• EXTRACT:
──────────
Approval modes & permissions

Approval Mode

Approval mode controls how much automation Friday uses when executing commands. There are three levels: 2x, 5x and 10x.

Using Command-Line Flags

Start Friday with your desired approval mode:

friday --2x
friday --5x
friday --10x

Interactive Configuration

While Friday is running, you can change the approval mode through the /settings command. The setting will persist across sessions until you change it again.

Approval Mode Levels

2x Mode

In 2x mode, Friday asks for your approval before executing any command. This gives you complete control and visibility over every action Friday takes.

5x Mode (Default)

In 5x mode, Friday automatically executes bash commands without asking for approval, but still asks before performing git commit/push operations or creating/updating pull requests. This strikes a balance between automation and control over critical version control operations.

10x Mode

In 10x mode, Friday automatically executes all commands including bash, git commit/push, and PR operations without asking for approval. This mode is designed for maximum automation and speed.

Confirmation Prompts

When Friday asks for your approval, keyboard shortcuts let you respond quickly:

  • Standard confirmation prompts (e.g., before running a bash command or git operation): Enter = Yes/Approve, Escape = No/Reject
  • Inline agent confirmations: any key except Enter is treated as No

This applies to 2x and 5x mode users who see approval prompts regularly.
──────────
• RECORDS TO USE:
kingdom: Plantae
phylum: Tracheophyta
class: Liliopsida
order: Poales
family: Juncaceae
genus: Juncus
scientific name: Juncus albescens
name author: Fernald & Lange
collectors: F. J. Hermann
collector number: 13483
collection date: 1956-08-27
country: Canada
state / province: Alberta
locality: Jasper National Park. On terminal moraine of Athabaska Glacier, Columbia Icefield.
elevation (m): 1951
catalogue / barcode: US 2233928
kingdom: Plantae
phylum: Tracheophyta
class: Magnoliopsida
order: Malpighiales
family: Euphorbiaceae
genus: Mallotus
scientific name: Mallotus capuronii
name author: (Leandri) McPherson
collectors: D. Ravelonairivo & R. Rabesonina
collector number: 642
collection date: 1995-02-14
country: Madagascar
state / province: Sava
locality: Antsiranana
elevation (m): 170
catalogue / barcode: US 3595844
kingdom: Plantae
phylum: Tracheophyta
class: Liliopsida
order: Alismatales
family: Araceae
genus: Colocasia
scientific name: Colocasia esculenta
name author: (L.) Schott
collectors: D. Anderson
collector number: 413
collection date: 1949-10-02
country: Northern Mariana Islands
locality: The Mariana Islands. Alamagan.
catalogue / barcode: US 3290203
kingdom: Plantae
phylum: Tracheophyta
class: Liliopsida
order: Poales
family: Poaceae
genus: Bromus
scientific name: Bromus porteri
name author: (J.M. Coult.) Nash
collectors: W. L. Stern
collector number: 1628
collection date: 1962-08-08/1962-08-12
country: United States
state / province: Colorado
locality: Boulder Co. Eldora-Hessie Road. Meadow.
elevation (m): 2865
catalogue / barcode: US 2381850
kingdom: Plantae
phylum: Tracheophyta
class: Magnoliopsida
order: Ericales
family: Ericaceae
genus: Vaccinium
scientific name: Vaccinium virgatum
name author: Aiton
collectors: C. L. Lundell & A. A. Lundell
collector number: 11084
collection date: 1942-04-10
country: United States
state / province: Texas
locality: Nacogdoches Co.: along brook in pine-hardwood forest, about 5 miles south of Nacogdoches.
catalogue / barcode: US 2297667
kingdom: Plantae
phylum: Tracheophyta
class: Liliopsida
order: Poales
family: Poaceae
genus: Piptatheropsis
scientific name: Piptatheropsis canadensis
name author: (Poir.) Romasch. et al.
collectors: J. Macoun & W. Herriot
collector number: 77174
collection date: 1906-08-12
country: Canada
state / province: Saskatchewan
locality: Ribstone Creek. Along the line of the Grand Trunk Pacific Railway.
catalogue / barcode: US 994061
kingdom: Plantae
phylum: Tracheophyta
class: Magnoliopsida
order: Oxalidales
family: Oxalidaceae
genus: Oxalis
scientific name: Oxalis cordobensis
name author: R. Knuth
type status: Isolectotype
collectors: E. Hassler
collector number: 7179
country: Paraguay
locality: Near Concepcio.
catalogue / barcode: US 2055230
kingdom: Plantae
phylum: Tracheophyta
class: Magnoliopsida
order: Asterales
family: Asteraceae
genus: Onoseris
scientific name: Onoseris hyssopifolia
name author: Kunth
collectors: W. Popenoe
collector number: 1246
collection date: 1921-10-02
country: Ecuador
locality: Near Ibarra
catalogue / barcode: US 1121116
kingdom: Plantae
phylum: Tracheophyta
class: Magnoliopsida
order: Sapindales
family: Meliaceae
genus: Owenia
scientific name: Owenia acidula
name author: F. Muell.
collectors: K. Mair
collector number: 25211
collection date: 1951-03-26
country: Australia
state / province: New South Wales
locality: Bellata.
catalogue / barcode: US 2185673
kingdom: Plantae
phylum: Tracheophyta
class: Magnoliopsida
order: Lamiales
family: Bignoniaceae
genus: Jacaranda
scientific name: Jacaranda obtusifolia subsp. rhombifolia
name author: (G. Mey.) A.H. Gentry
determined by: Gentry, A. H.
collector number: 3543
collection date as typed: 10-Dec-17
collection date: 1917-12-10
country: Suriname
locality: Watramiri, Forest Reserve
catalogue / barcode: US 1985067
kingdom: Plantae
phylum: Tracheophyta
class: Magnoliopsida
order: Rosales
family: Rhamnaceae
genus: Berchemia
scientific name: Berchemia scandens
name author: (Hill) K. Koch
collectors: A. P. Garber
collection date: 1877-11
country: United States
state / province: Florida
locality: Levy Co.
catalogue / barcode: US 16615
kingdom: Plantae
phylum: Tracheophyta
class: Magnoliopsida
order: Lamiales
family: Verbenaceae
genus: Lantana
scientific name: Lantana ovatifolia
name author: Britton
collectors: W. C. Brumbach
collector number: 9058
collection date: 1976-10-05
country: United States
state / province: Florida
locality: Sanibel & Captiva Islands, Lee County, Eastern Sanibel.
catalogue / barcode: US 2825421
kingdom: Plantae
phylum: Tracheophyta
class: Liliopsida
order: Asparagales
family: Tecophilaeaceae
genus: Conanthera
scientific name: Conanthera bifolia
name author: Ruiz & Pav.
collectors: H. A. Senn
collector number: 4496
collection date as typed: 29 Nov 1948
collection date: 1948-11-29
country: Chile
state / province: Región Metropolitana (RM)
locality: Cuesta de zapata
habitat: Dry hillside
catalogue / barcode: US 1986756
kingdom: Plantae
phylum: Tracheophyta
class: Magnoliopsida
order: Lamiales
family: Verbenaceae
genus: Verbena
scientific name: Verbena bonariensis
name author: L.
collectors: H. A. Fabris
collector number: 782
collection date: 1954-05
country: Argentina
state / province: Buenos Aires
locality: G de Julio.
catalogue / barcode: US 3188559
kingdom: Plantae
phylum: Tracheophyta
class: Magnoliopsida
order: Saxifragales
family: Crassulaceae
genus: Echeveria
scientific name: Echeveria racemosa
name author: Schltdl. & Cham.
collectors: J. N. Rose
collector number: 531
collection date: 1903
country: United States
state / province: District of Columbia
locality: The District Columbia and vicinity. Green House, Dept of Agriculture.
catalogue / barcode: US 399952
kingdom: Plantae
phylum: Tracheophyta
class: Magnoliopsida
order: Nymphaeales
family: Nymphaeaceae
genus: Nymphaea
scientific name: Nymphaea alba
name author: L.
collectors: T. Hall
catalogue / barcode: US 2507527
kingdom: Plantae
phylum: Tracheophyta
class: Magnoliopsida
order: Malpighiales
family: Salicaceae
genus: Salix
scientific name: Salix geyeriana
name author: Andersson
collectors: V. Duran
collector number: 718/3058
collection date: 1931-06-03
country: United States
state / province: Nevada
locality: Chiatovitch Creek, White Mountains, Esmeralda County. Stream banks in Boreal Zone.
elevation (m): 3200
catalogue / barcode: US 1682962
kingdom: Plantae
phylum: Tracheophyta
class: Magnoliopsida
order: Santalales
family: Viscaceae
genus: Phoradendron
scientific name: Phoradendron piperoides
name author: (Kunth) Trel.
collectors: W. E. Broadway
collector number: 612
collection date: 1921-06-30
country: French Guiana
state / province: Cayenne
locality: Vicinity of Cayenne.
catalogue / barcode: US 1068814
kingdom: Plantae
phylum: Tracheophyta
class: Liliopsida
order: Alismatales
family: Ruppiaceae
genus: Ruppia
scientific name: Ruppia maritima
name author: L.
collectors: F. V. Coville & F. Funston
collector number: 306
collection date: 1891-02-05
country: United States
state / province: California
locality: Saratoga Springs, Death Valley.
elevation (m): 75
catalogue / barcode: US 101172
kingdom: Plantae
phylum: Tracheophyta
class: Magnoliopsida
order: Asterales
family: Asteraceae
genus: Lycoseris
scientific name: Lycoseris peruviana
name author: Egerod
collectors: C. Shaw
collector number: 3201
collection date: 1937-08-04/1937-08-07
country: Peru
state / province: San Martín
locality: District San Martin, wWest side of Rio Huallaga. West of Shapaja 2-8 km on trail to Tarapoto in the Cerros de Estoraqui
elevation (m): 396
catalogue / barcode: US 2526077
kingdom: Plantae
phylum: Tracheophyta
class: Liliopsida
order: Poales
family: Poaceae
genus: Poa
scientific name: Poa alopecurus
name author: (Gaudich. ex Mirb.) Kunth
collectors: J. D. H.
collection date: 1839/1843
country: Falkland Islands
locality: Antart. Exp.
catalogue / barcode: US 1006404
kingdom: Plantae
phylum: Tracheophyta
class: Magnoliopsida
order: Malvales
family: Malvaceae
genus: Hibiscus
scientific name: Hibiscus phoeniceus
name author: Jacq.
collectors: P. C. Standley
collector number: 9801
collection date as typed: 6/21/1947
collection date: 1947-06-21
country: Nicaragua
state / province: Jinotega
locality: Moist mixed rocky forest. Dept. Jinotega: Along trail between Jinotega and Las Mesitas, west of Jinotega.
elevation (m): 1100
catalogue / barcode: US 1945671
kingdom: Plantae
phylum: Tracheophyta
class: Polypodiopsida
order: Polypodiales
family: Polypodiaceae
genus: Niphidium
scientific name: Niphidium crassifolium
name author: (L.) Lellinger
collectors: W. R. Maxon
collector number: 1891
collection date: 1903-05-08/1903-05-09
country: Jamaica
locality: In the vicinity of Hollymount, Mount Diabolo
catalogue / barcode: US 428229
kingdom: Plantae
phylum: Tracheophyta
──────────
• COMPLETE THE FOLLOWING:
a – Reproduce the records verbatim, beginning at their first line and running through the line that contains "catalogue / barcode: US 2233928", with both of those lines included.
b – Extend the text on approval modes and permissions past its final sentence.

• RESPONSES TO THE TASKS:
a –
kingdom: Plantae
phylum: Tracheophyta
class: Liliopsida
order: Poales
family: Juncaceae
genus: Juncus
scientific name: Juncus albescens
name author: Fernald & Lange
collectors: F. J. Hermann
collector number: 13483
collection date: 1956-08-27
country: Canada
state / province: Alberta
locality: Jasper National Park. On terminal moraine of Athabaska Glacier, Columbia Icefield.
elevation (m): 1951
catalogue / barcode: US 2233928

b –
Session vs Persistent Settings

When you set approval mode using command-line flags, it only applies to that session and doesn't persist. To make the setting permanent, configure it through the interactive settings menu during a Friday session.

Combining with Other Features

Approval mode works independently from Working Style. Approval mode controls when Friday asks for approval before executing commands (bash, git, PRs), while Working Style controls how Friday communicates and makes decisions (asking clarifying questions vs. using best judgment). You can use any combination of these settings to match your workflow.

When using --prompt for autostart mode, Friday defaults to 10x unless you specify otherwise. You can also combine approval mode with flags like --cowboy or --base-path.

Examples

2x Mode: Careful Code Review

Review every change Friday makes:

friday --2x

Then ask: "Refactor the authentication module to use async/await"

Friday will ask for approval before running any commands.

5x Mode: Rapid Development

Faster development while maintaining control over git operations:

friday --5x

Then ask: "Add input validation to all API endpoints"

Friday will automatically run bash commands but ask before committing changes.

10x Mode: Automated Task Execution

Fully automated task execution:

friday --10x --prompt "Update all dependencies and run tests"

Friday will execute the entire task automatically, including commits and PRs.


Bash Blocklist

The Bash Blocklist lets you define patterns for bash commands that always require your confirmation before running, regardless of your current approval mode. Even in high-trust modes like 10x or 5x, blocklisted commands will pause and prompt you before executing.

The blocklist uses glob-style wildcard patterns, so you can block exact commands or broad categories like all commands matching npm run *.

Managing Patterns

Open Friday's settings and navigate to Bash Tool Blocklist to manage your blocklist. From there you can:

  • Add a new pattern
  • Remove an existing pattern
  • View all currently configured patterns

No commands are blocked by default. The blocklist starts empty.

Pattern Matching

Patterns use Unix shell-style glob matching (Python's fnmatch):

  • * — Any sequence of characters
  • ? — Any single character
  • [abc] — Any character in the set
  • [!abc] — Any character not in the set

Matching is case-sensitive. The first pattern that matches the command triggers the confirmation prompt.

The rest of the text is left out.